Try it: The entries below contain a stretch that opens with the line containing "Connector - Mule 4" and closes with the line containing "to the flow>>."; set down that stretch exactly, both ends included, and nothing else.

----------

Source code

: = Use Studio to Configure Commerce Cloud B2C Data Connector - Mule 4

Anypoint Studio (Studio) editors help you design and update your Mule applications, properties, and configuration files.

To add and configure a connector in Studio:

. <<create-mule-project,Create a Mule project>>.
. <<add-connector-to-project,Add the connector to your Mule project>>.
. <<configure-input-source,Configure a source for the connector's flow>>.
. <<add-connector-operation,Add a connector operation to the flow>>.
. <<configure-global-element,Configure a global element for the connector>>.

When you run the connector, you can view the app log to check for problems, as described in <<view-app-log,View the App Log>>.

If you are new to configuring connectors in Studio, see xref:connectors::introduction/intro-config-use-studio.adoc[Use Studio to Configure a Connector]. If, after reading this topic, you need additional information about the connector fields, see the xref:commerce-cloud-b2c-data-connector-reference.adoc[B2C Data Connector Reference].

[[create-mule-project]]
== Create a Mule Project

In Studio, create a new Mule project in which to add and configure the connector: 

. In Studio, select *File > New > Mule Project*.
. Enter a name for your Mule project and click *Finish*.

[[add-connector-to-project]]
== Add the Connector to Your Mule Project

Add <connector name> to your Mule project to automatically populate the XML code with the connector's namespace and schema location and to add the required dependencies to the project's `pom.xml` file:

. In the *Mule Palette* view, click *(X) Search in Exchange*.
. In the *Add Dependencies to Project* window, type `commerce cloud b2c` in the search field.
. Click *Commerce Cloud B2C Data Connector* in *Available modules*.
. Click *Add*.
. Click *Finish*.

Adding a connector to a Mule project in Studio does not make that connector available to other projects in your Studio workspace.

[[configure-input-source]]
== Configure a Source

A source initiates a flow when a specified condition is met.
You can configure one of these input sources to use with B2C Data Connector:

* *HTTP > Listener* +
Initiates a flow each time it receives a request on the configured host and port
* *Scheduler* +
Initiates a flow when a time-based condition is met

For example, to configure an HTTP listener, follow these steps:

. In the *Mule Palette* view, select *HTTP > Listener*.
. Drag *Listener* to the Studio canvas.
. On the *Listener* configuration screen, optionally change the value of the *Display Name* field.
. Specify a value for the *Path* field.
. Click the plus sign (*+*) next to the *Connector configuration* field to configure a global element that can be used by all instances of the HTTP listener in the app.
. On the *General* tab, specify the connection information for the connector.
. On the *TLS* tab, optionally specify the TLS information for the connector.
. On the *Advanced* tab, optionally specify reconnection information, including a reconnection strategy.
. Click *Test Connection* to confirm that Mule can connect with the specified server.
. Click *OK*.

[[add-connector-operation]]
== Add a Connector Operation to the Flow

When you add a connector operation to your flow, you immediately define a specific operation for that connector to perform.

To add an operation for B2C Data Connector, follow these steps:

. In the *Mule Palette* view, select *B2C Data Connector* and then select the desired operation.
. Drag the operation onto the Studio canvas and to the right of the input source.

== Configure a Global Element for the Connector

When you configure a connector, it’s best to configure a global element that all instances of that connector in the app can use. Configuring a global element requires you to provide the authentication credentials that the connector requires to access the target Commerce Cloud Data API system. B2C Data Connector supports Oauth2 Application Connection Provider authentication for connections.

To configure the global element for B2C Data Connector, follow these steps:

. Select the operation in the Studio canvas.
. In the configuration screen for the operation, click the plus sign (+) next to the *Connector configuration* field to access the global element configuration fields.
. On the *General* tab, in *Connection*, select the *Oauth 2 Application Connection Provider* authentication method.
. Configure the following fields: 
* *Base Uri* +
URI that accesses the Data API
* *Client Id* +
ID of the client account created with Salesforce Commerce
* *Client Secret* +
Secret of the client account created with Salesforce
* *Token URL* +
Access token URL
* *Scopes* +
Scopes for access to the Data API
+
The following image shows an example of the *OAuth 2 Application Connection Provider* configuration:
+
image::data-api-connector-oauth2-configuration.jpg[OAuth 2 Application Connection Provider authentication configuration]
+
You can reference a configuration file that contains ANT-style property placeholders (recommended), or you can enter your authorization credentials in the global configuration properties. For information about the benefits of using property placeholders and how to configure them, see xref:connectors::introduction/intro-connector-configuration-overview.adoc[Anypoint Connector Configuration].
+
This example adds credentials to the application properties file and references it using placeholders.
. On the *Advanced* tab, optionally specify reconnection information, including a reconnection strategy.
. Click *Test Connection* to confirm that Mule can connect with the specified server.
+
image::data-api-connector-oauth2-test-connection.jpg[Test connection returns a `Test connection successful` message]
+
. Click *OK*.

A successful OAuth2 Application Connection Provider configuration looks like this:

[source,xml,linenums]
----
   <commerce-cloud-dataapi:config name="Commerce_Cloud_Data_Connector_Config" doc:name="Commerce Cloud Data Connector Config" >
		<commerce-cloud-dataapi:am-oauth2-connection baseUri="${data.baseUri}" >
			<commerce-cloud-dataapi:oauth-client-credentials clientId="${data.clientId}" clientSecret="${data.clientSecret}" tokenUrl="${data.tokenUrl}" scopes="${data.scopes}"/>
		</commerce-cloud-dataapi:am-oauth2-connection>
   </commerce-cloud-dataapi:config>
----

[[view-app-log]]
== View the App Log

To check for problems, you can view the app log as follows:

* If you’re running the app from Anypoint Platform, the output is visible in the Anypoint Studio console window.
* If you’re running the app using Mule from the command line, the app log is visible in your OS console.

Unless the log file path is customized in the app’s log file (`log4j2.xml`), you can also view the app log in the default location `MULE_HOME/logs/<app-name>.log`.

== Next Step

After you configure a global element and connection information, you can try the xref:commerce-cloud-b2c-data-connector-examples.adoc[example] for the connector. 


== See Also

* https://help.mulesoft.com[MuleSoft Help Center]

----------

Exercise answer:
: = Use Studio to Configure Commerce Cloud B2C Data Connector - Mule 4

Anypoint Studio (Studio) editors help you design and update your Mule applications, properties, and configuration files.

To add and configure a connector in Studio:

. <<create-mule-project,Create a Mule project>>.
. <<add-connector-to-project,Add the connector to your Mule project>>.
. <<configure-input-source,Configure a source for the connector's flow>>.
. <<add-connector-operation,Add a connector operation to the flow>>.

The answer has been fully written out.